(Records from a collection)
******

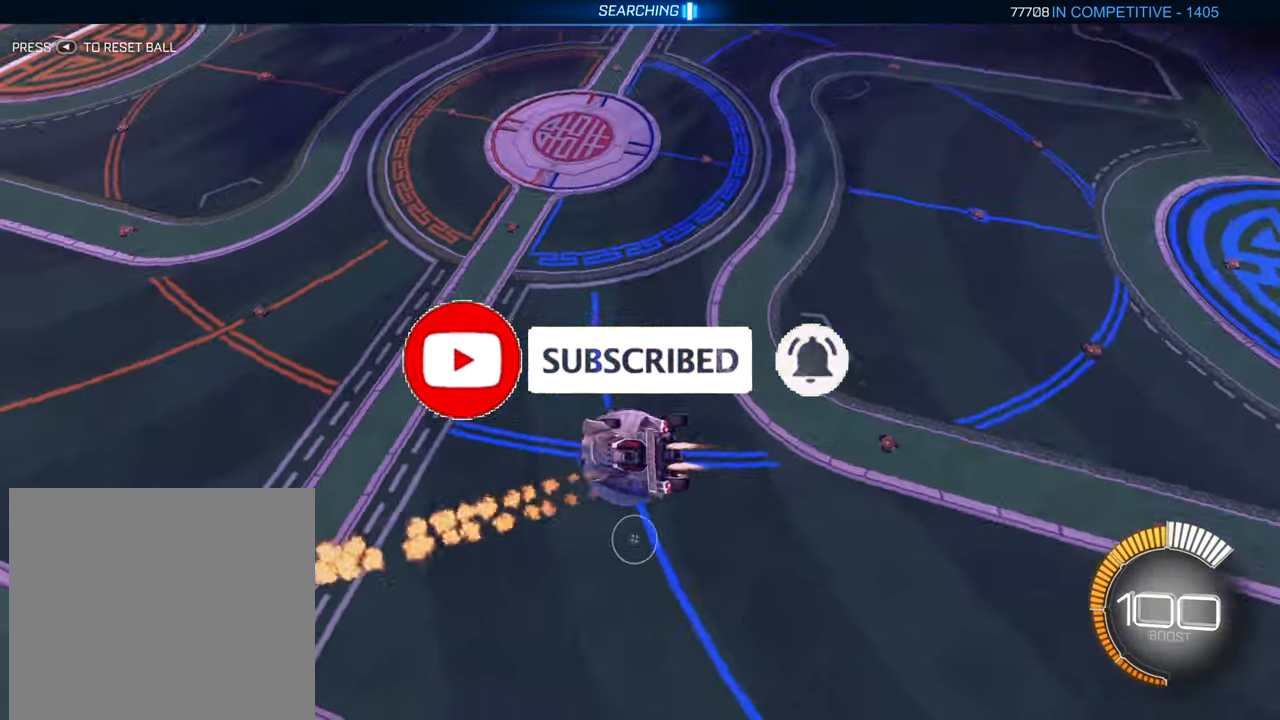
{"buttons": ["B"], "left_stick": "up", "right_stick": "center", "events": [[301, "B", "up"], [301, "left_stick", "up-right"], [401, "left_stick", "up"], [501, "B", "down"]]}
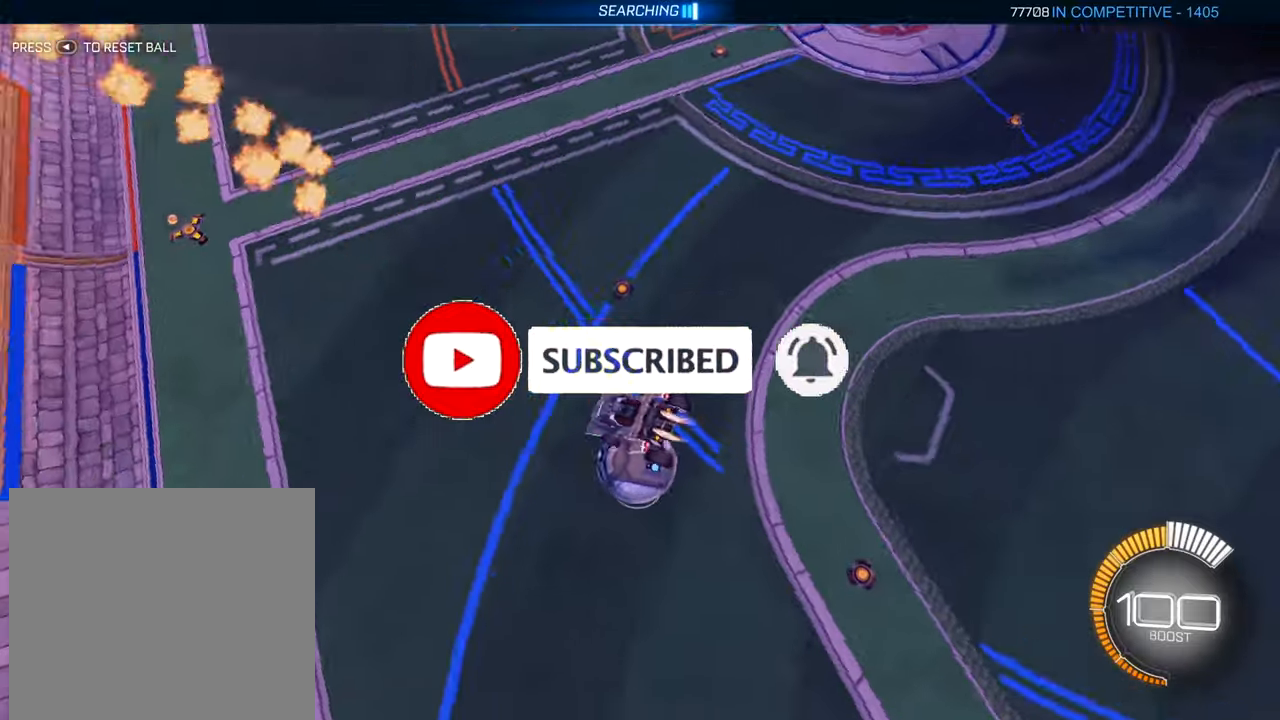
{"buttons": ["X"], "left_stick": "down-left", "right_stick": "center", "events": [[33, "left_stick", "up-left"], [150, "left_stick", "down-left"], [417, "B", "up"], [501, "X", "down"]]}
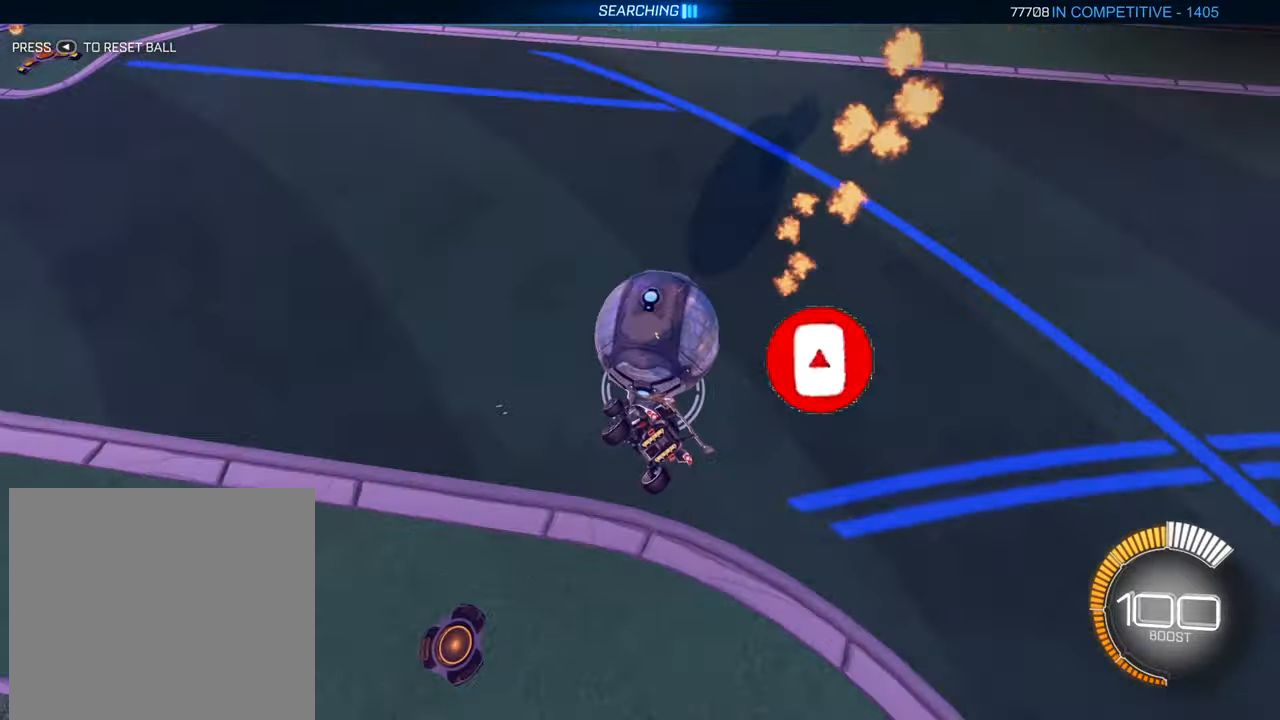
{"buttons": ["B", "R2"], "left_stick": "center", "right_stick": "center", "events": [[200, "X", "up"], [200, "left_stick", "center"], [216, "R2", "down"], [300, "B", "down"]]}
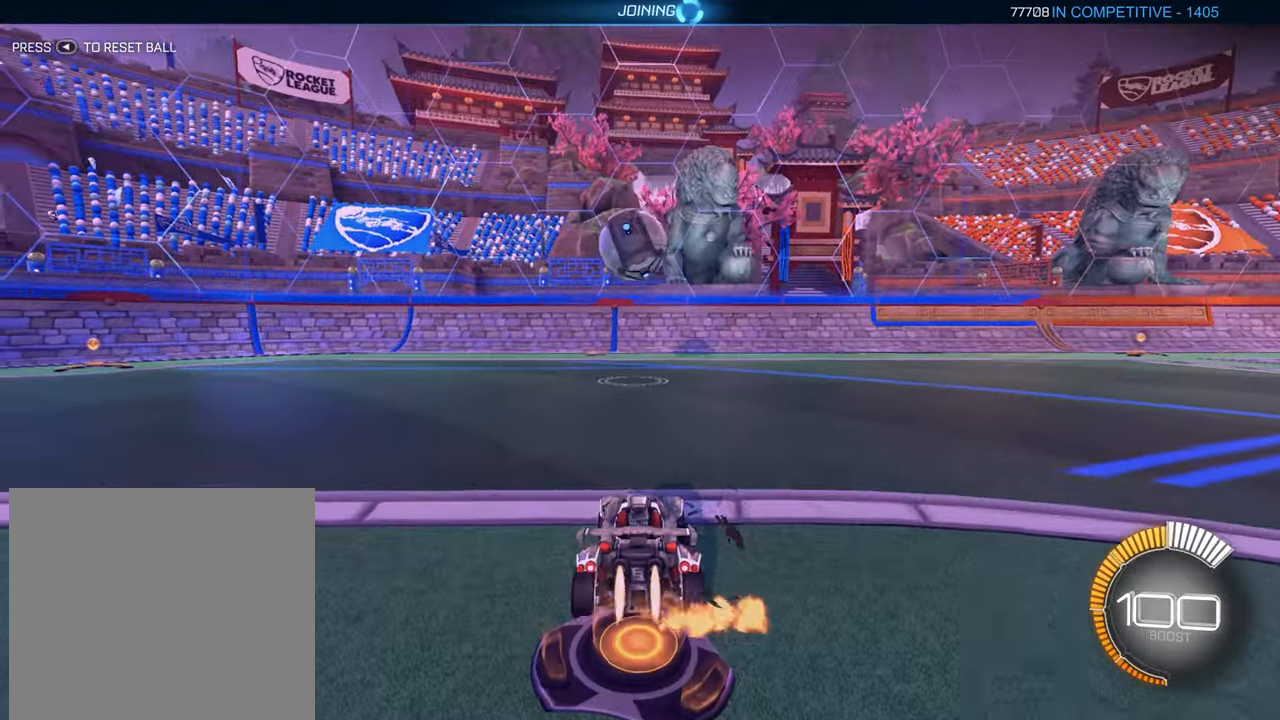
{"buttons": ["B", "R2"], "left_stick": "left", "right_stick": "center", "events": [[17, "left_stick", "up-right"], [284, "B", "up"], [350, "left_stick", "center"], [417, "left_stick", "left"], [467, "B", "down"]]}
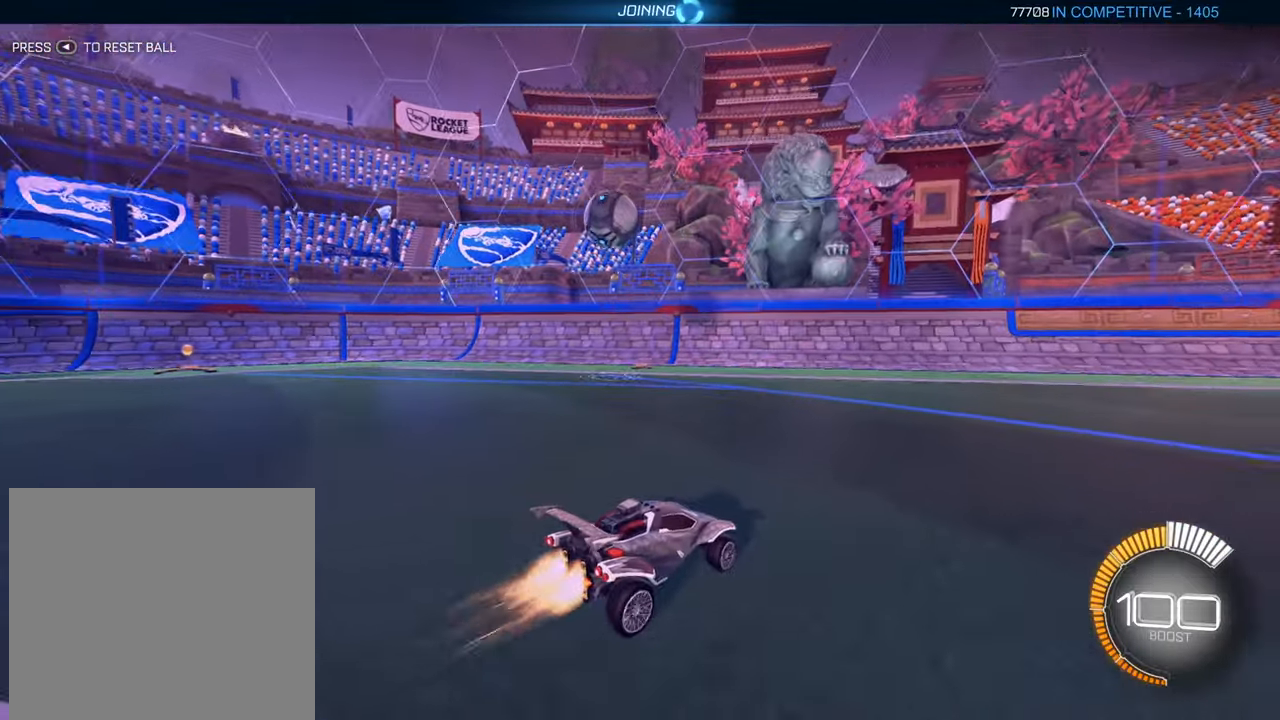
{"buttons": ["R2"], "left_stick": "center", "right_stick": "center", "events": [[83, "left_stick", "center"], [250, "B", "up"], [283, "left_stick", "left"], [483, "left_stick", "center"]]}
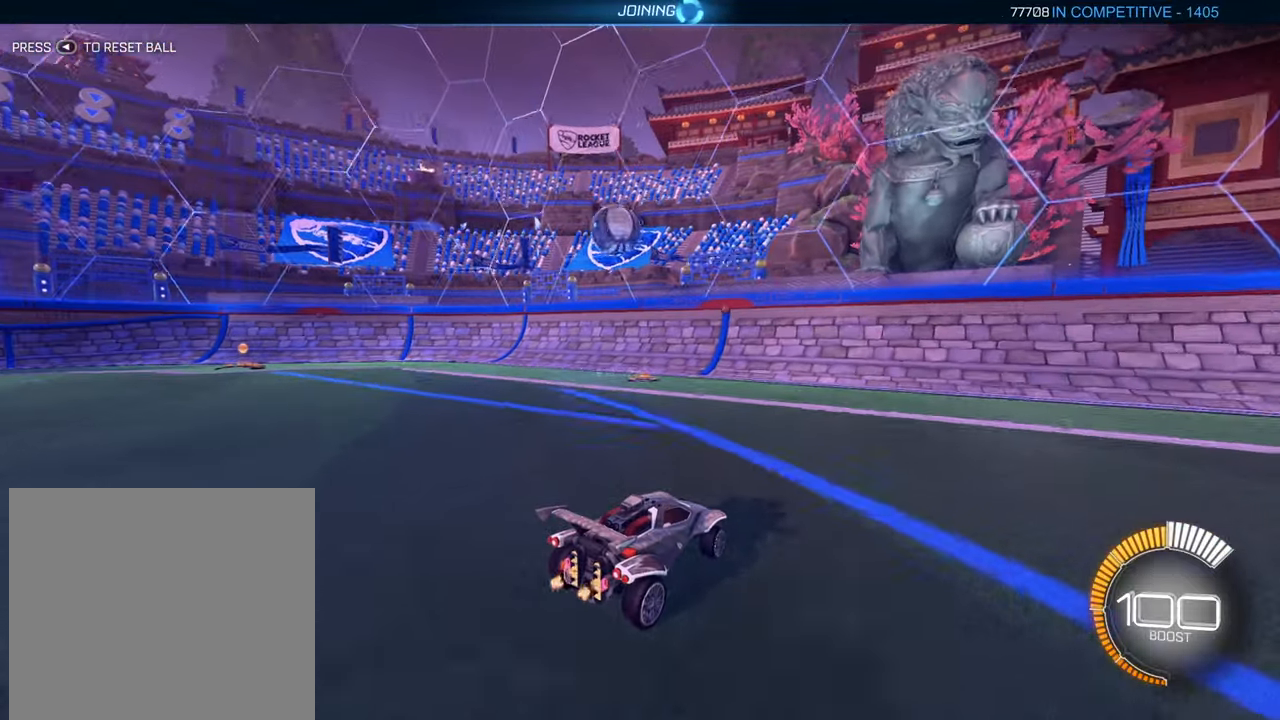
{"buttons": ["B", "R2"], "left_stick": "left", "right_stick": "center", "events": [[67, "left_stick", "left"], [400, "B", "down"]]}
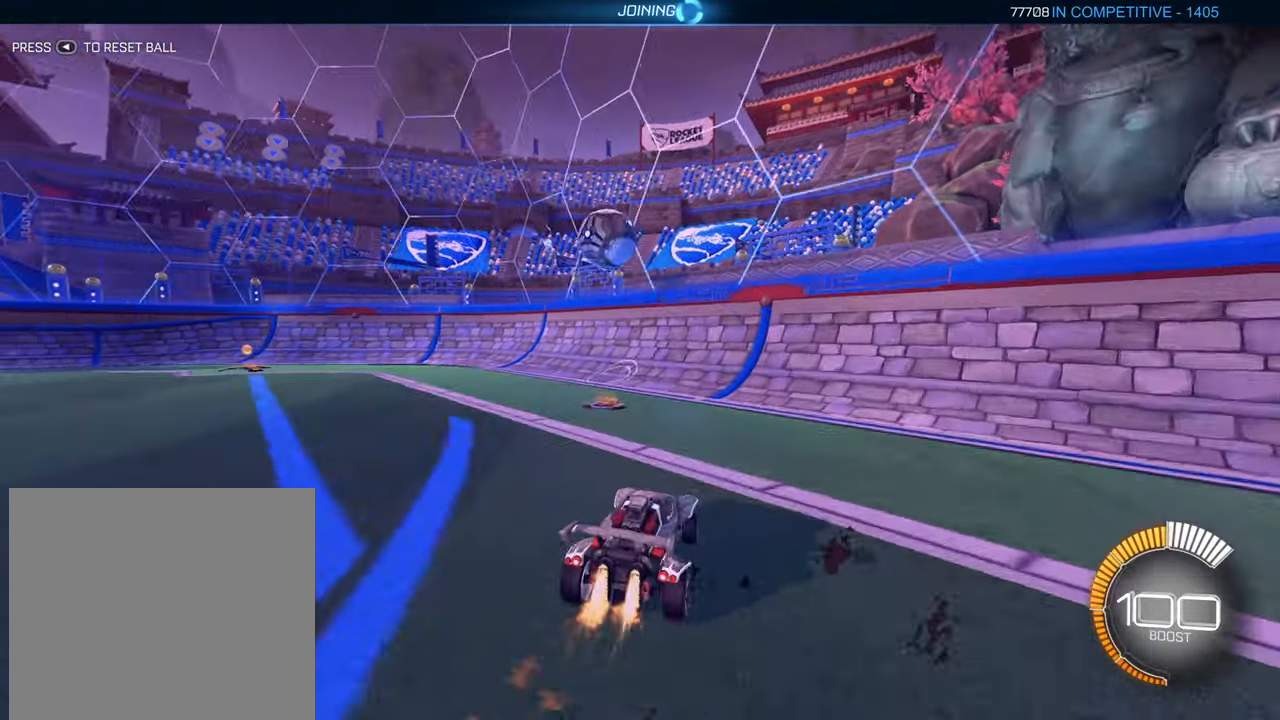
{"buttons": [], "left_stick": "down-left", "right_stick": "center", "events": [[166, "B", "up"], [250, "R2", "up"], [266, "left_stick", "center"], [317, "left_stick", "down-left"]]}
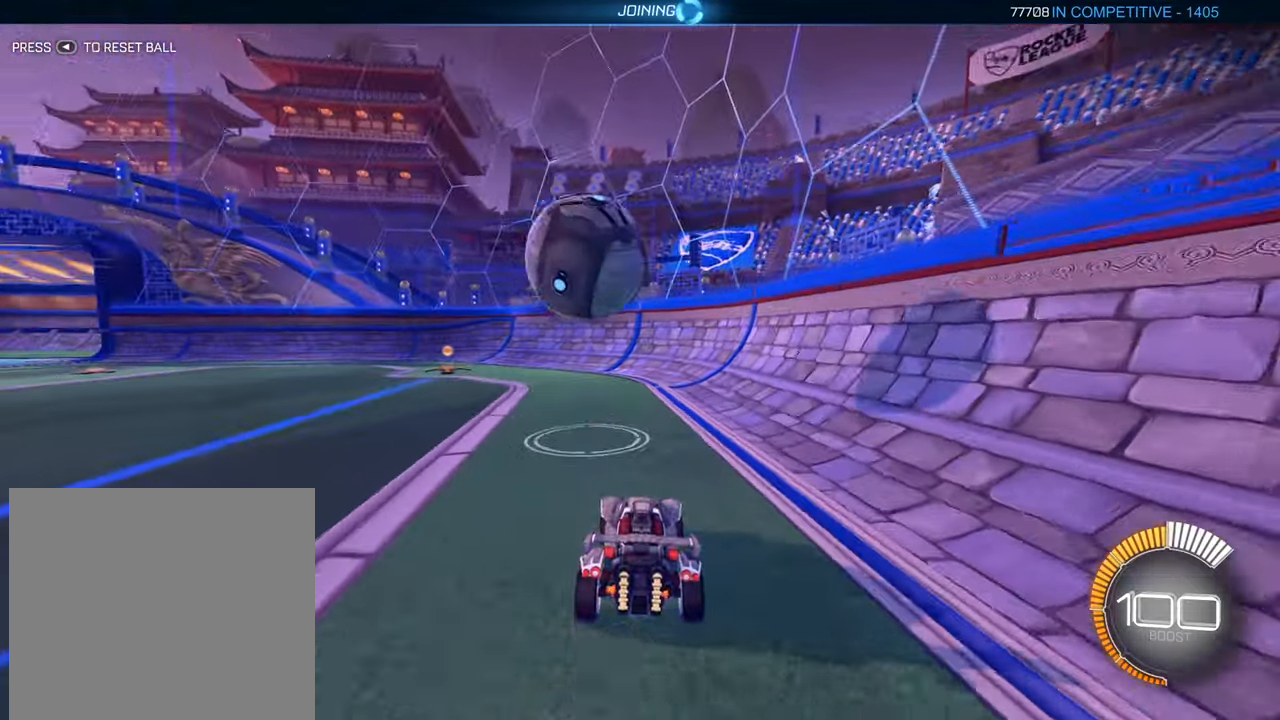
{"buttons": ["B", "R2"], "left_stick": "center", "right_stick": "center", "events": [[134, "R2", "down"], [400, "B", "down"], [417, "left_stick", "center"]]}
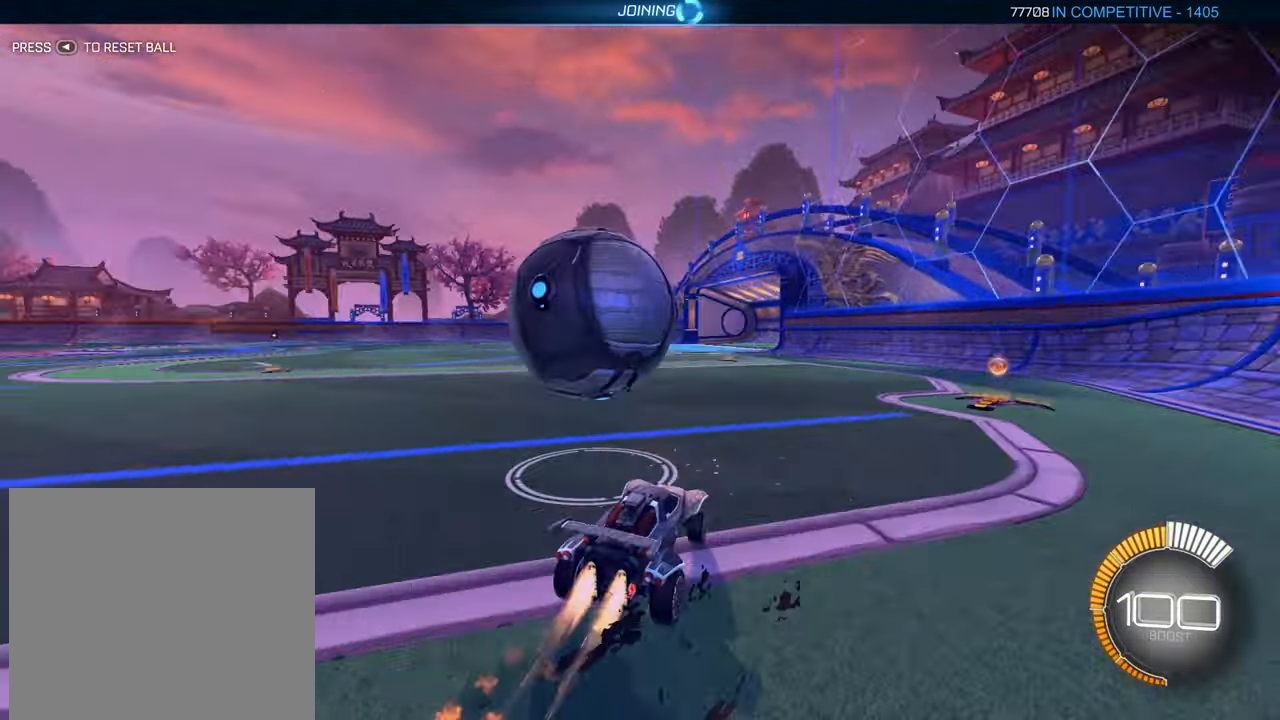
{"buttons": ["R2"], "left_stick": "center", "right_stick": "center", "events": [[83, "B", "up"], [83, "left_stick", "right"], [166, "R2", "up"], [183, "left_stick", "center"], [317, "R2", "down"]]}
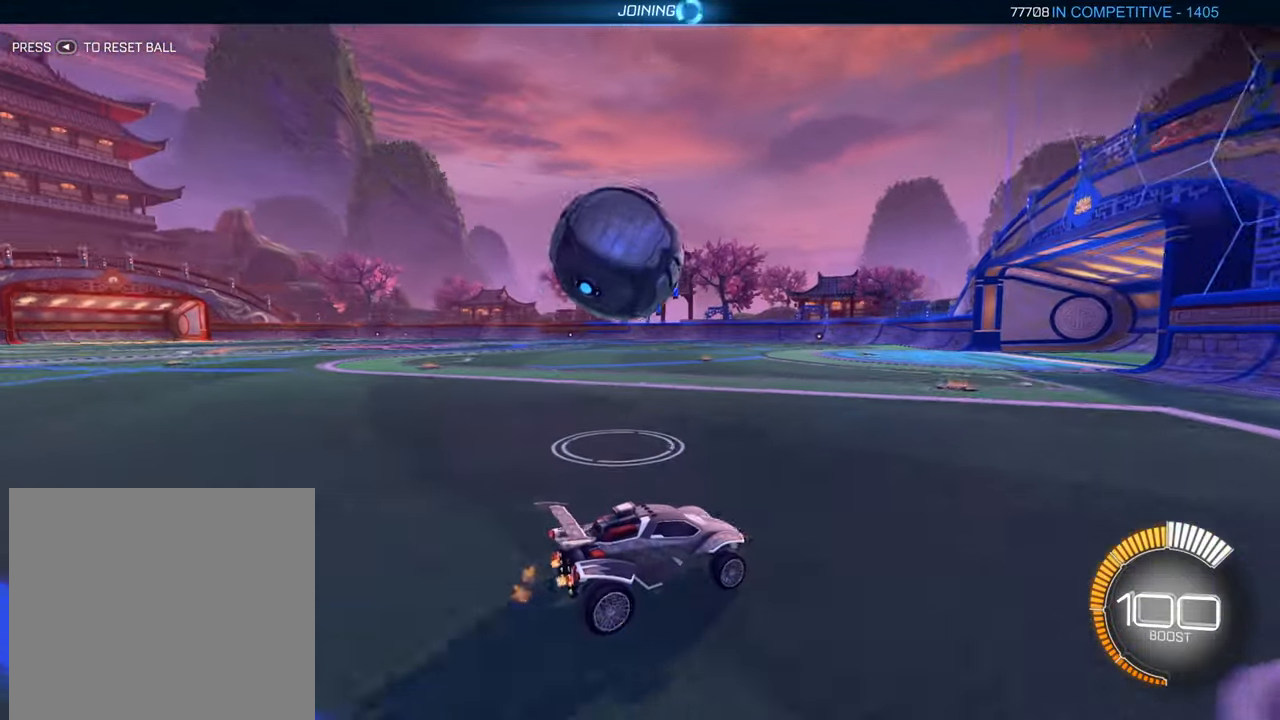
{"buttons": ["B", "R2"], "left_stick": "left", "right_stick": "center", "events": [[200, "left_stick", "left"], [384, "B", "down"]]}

******

Return every record exactly. Pictures stay out.

### Solution for this task
{"buttons": ["B"], "left_stick": "up", "right_stick": "center", "events": [[301, "B", "up"], [301, "left_stick", "up-right"], [401, "left_stick", "up"], [501, "B", "down"]]}
{"buttons": ["X"], "left_stick": "down-left", "right_stick": "center", "events": [[33, "left_stick", "up-left"], [150, "left_stick", "down-left"], [417, "B", "up"], [501, "X", "down"]]}
{"buttons": ["B", "R2"], "left_stick": "center", "right_stick": "center", "events": [[200, "X", "up"], [200, "left_stick", "center"], [216, "R2", "down"], [300, "B", "down"]]}
{"buttons": ["B", "R2"], "left_stick": "left", "right_stick": "center", "events": [[17, "left_stick", "up-right"], [284, "B", "up"], [350, "left_stick", "center"], [417, "left_stick", "left"], [467, "B", "down"]]}
{"buttons": ["R2"], "left_stick": "center", "right_stick": "center", "events": [[83, "left_stick", "center"], [250, "B", "up"], [283, "left_stick", "left"], [483, "left_stick", "center"]]}
{"buttons": ["B", "R2"], "left_stick": "left", "right_stick": "center", "events": [[67, "left_stick", "left"], [400, "B", "down"]]}
{"buttons": [], "left_stick": "down-left", "right_stick": "center", "events": [[166, "B", "up"], [250, "R2", "up"], [266, "left_stick", "center"], [317, "left_stick", "down-left"]]}
{"buttons": ["B", "R2"], "left_stick": "center", "right_stick": "center", "events": [[134, "R2", "down"], [400, "B", "down"], [417, "left_stick", "center"]]}
{"buttons": ["R2"], "left_stick": "center", "right_stick": "center", "events": [[83, "B", "up"], [83, "left_stick", "right"], [166, "R2", "up"], [183, "left_stick", "center"], [317, "R2", "down"]]}
{"buttons": ["B", "R2"], "left_stick": "left", "right_stick": "center", "events": [[200, "left_stick", "left"], [384, "B", "down"]]}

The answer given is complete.